Wednesday, May 15, 2013

Youth Struggle With Decreased Income : Recession Is Over?

This makes a lot of sense - the longer you are in the system and working, given the unemployment rate, this can be another problem for the younger workers, you have the opportunity to build equity in a home and possibility in the stock market, 401K's and maybe 403B investments.

The older generations that took advantage of these opportunities are doing okay today, but as this article points out, that advantage of saving for a future is much harder given so much income must go to just surviving due mostly to an over bearing government spending and over regulation.

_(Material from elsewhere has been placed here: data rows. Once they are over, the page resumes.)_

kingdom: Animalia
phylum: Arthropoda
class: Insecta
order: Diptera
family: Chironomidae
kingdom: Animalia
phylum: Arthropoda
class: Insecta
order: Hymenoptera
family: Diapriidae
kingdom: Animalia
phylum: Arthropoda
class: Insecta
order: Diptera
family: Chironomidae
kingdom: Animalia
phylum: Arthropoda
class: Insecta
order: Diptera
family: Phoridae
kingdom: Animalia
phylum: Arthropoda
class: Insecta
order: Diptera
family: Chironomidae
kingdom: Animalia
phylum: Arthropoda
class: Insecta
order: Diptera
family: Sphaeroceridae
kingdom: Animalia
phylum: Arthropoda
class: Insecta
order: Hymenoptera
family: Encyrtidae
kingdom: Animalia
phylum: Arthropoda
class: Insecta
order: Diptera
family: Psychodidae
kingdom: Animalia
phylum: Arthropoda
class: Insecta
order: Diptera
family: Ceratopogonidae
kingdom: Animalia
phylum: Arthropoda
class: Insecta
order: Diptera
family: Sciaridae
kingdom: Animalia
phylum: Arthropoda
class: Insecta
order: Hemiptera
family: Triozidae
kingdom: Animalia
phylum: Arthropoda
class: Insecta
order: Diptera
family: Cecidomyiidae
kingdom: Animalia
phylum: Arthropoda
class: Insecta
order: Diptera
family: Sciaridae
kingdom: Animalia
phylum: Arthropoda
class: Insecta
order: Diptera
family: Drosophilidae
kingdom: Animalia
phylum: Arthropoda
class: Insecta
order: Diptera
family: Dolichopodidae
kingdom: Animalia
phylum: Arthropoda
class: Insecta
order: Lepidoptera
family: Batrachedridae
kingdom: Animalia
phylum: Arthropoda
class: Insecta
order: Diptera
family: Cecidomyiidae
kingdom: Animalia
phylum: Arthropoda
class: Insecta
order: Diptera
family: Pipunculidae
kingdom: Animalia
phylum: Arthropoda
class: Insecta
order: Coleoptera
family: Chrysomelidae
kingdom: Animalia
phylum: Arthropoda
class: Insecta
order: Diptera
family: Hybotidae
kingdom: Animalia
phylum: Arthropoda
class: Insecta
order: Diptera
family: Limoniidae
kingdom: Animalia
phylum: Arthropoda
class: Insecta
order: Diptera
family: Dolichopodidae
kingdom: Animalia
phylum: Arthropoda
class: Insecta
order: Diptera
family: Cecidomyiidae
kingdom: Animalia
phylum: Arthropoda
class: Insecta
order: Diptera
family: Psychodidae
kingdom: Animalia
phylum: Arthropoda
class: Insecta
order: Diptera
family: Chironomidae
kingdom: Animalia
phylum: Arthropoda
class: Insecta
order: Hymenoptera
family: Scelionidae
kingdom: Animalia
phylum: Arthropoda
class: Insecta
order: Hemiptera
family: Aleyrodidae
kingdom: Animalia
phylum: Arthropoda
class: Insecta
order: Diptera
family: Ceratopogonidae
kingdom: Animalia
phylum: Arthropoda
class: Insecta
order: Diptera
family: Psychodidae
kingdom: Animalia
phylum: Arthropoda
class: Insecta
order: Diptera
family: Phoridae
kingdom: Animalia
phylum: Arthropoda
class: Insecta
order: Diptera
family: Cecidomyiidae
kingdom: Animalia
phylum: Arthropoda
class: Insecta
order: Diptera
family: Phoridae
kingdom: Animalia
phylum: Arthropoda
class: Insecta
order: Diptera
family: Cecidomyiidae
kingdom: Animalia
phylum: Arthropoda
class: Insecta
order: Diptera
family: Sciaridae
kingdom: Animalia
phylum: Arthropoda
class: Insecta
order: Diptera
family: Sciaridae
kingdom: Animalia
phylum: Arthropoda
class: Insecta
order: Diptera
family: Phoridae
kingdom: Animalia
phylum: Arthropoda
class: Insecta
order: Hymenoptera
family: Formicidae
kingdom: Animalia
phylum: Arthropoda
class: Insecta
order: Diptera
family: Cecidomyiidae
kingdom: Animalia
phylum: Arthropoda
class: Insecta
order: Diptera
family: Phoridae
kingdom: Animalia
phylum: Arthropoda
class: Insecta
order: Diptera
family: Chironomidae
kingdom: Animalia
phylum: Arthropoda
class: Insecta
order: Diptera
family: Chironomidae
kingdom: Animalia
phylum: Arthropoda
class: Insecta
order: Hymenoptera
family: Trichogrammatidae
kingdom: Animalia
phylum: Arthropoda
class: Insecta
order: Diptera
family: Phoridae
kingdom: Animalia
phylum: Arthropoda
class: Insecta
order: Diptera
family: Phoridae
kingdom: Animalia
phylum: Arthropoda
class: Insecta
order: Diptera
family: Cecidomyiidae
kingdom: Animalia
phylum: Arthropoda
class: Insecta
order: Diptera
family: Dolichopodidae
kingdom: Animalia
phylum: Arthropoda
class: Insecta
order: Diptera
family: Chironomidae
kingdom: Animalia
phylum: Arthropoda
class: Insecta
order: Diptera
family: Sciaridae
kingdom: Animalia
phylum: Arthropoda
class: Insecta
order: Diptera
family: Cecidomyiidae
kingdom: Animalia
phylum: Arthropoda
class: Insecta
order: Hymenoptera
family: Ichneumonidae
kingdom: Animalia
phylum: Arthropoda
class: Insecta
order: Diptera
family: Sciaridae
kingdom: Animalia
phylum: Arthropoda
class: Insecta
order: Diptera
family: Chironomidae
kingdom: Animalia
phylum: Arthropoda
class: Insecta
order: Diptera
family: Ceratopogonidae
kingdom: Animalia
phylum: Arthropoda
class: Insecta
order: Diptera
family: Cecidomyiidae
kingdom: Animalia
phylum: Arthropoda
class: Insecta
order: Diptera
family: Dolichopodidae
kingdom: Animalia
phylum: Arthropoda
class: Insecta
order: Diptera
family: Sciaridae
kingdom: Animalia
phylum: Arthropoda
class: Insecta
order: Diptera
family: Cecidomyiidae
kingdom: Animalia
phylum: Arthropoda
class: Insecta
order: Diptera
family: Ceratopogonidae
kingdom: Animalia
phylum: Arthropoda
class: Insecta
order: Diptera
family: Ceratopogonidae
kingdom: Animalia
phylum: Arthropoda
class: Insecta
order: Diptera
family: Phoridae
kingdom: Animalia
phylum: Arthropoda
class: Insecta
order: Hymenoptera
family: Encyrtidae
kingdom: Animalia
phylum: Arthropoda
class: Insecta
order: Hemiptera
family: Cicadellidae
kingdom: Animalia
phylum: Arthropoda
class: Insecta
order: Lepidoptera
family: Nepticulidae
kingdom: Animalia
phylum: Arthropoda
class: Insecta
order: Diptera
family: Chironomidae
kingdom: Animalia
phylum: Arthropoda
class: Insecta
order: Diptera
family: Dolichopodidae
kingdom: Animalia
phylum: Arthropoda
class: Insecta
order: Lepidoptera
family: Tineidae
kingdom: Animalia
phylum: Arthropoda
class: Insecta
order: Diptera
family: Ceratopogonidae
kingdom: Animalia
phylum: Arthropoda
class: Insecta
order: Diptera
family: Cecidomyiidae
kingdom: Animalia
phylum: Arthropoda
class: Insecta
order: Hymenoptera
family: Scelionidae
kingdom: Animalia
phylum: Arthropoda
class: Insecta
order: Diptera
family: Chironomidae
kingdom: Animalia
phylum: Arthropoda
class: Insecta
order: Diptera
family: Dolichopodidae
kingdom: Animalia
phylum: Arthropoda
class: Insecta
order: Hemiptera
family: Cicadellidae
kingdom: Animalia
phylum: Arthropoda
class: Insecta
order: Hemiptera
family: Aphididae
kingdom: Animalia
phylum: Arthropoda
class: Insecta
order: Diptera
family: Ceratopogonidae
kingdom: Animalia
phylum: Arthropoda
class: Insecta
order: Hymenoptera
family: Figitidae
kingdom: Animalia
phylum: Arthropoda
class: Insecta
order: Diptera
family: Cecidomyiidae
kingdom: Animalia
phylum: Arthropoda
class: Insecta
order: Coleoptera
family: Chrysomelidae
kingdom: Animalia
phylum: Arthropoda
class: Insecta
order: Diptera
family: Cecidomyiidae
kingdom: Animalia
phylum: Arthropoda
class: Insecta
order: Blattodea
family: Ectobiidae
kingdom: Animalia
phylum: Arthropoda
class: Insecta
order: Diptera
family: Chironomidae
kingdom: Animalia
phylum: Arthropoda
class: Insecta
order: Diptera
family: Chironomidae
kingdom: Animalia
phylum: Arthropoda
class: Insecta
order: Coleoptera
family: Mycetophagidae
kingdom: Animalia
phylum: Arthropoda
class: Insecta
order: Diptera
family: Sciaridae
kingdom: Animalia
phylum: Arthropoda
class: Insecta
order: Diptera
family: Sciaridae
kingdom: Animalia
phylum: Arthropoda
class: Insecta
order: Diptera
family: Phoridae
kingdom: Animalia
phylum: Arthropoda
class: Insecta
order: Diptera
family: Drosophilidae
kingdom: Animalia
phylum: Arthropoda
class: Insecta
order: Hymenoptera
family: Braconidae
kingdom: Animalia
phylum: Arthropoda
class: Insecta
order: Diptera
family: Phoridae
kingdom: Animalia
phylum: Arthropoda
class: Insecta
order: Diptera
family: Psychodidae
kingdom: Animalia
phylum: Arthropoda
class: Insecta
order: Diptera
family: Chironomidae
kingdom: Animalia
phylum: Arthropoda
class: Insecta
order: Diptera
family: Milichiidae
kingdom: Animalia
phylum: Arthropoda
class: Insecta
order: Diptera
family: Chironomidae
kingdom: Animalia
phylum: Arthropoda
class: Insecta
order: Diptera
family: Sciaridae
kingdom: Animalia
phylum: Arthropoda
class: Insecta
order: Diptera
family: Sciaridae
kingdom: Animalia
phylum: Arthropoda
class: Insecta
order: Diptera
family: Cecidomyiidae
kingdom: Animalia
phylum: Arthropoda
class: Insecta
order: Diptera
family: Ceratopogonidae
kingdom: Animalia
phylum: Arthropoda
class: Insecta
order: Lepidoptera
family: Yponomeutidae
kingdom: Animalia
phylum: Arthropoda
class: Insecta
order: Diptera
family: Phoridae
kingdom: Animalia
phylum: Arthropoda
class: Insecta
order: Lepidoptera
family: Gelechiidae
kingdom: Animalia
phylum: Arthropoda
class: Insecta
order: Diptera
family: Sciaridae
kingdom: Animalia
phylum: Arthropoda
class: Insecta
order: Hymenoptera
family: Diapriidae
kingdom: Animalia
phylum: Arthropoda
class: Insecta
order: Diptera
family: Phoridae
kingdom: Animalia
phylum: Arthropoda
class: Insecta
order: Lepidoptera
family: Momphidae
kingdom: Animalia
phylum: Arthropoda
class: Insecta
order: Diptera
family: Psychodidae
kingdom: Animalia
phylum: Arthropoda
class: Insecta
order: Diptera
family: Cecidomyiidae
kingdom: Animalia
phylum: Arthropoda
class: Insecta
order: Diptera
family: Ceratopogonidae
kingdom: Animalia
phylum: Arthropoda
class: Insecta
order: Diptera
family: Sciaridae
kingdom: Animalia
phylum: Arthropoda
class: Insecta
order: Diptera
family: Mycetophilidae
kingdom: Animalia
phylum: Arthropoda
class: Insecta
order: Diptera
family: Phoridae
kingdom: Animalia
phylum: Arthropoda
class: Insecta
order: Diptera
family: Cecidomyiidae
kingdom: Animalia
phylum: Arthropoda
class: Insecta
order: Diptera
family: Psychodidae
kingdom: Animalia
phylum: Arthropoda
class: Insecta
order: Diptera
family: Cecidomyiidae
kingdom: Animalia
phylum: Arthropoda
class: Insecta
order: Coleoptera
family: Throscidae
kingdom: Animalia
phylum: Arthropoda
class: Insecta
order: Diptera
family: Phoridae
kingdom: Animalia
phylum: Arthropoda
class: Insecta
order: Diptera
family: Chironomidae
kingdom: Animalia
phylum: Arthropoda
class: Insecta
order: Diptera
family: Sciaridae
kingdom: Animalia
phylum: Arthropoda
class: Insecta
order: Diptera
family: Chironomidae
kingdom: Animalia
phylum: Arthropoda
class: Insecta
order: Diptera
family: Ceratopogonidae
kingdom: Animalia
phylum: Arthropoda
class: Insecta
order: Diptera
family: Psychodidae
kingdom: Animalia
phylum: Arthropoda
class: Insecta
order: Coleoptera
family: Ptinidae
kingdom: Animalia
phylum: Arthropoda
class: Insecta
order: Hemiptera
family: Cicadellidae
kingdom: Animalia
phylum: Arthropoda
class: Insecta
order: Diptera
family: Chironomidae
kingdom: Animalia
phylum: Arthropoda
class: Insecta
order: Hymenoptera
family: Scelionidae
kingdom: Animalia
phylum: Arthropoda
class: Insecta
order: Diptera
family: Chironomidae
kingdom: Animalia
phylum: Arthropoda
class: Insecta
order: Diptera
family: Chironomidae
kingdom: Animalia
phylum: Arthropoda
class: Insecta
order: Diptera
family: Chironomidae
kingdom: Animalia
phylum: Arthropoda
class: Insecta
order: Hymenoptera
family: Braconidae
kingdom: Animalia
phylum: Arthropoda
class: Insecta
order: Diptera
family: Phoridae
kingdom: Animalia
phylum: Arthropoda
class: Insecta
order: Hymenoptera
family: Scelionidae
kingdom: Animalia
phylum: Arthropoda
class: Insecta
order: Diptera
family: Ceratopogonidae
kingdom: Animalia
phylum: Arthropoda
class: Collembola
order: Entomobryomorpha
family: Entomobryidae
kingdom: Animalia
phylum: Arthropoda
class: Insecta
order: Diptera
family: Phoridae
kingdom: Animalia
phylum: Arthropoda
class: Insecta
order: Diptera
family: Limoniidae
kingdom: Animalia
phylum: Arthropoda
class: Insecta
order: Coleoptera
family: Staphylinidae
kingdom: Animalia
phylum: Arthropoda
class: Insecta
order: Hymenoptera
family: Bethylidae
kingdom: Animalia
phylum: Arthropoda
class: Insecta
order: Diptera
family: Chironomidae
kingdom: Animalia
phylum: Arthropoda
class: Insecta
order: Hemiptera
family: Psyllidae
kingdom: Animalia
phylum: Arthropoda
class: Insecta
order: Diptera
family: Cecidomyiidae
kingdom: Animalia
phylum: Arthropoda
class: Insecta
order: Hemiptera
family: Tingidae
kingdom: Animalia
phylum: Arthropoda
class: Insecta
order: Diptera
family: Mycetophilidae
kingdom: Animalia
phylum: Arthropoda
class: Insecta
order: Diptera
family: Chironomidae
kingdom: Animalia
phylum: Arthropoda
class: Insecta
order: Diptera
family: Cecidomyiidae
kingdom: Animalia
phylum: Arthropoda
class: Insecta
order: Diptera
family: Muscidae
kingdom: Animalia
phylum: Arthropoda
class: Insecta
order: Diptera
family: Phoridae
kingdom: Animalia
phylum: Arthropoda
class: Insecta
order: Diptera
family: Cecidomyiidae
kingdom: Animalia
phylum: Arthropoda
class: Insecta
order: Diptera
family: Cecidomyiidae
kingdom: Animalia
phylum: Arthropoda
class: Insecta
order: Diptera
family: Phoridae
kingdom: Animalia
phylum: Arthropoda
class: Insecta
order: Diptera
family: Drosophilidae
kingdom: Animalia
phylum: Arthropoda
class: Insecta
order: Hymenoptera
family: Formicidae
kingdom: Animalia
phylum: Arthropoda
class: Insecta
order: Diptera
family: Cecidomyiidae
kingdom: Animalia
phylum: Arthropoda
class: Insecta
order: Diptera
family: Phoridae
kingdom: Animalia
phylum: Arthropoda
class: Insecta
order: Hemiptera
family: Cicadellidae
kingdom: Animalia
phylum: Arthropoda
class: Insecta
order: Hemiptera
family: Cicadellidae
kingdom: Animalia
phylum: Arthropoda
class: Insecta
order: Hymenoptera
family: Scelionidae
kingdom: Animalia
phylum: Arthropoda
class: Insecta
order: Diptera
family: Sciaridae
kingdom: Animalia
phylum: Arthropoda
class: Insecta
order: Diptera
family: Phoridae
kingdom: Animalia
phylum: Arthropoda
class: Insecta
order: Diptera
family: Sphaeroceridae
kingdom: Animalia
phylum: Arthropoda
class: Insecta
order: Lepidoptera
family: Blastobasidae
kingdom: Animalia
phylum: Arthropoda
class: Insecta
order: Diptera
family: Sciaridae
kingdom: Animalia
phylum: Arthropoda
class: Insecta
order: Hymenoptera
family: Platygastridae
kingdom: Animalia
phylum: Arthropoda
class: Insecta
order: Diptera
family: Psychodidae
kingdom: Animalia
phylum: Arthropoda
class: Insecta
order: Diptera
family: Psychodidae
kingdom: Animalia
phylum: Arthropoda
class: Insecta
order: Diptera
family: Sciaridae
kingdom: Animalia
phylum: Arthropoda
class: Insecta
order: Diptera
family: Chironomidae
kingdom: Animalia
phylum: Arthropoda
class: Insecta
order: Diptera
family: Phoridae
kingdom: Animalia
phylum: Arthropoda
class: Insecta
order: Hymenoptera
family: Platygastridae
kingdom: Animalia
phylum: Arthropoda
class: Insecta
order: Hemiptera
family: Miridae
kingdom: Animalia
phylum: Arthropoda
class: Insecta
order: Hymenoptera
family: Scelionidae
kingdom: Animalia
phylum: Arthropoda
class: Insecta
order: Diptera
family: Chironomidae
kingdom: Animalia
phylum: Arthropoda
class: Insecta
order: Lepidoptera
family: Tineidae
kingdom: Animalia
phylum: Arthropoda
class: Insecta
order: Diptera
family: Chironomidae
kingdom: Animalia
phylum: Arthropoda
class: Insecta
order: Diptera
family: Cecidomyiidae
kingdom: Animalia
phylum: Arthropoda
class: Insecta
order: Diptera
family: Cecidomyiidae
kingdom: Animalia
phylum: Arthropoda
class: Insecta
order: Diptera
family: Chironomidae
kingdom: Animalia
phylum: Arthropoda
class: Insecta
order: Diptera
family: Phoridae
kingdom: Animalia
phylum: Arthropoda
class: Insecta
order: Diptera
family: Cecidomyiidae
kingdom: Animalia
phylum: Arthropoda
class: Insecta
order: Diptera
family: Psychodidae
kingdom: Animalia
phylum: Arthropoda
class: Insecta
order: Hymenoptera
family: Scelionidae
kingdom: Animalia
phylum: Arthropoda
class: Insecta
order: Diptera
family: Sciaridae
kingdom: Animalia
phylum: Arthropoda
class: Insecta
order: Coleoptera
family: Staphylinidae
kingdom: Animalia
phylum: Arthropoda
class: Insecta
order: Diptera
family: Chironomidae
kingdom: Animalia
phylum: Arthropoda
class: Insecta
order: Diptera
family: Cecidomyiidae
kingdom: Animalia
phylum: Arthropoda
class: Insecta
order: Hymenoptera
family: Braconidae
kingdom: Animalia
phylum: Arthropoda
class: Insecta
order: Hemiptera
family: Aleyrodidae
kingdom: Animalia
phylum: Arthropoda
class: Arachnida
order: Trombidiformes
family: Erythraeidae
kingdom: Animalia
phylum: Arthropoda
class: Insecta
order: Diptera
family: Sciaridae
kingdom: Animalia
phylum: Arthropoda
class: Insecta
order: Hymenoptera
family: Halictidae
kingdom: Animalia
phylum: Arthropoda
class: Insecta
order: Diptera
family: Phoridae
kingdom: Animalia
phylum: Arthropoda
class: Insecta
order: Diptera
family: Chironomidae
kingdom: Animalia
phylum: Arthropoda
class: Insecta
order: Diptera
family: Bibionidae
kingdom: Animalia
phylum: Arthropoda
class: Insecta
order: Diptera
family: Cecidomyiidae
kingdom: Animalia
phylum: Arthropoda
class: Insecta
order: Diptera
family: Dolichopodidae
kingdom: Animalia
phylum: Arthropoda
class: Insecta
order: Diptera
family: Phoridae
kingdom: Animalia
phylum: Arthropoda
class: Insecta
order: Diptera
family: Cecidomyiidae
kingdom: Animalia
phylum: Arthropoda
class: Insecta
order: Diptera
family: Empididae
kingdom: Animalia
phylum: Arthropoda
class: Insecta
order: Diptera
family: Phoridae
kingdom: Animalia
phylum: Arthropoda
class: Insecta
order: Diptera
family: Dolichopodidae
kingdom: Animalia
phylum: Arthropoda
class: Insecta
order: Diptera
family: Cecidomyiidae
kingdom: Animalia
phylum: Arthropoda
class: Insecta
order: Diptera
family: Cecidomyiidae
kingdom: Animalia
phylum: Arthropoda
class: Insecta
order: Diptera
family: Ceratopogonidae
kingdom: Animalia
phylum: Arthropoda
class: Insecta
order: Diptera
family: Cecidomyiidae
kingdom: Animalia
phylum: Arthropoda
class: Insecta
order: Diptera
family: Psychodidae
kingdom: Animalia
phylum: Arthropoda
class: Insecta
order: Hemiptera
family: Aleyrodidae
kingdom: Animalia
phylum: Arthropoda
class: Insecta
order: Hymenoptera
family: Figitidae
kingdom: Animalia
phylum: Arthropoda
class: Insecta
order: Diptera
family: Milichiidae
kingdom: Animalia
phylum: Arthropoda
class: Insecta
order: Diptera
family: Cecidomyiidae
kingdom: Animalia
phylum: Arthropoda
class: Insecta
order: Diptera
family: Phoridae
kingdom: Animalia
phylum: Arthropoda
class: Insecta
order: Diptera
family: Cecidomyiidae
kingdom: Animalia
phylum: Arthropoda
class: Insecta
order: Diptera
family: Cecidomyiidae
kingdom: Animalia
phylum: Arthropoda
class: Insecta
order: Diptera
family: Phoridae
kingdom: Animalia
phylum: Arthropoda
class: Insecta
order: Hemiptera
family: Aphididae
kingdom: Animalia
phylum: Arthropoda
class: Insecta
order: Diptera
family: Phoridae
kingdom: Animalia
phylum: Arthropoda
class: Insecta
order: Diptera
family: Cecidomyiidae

Why Were Young People Hit Harder by the Recession?
Source: Neil Shah, "Why Were Young People Hit Harder by the Recession?" Wall Street Journal, May 8, 2013. Edward N. Wolff, "The Asset Price Meltdown and the Wealth of the Middle Class," Brown University, May 2013.

May 10, 2013

Younger people were hit harder by the recession than older people. What explains the disparity?
  • One of the biggest factors, a new paper suggests, is the larger mortgage debt young households under age 45 had relative to their assets compared to older people in the run-up to the financial crisis -- and the fact that much of their wealth came from owning homes.
  • Reviewing data from the Federal Reserve, Edward Wolff, an economist at New York University, finds the average wealth of people under age 35 dropped from $95,500 in 2007 to $48,400 in 2010 (in 2010 dollars), while that of people age 35 to 44 shrank from $325,000 to $190,000.
  • Older groups, by contrast, suffered much smaller relative declines.
The reason?
  • The big drop in home prices between 2007 and 2010 meant a 59 percent loss in home equity for people under age 35, compared with just 26 percent for people generally.
  • That meant a massive loss of wealth, or "net worth" -- what people own minus what they owe.
  • People ages 35 to 44 saw a 49 percent fall in home equity.
Younger households tend to have their assets more closely tied to homes than older people, whose portfolios tend to be stock-heavy. As a result, younger people saw their wealth rise more relative to older Americans between 2001 and 2007. By 2007, homes comprised over half the value of total assets of people under age 35, but only a quarter of the assets of people age 55 to 64. So while stock prices fell a little faster than housing prices from 2007 to 2010, younger people still took a bigger wealth hit -- thanks to their mortgage debt and reliance on housing for wealth.

It's not just younger people who suffered disproportionately: Minorities and America's middle class -- defined as the middle three quintiles when wealth is ranked from top to bottom -- experienced similarly outsized drops in home equity and net worth.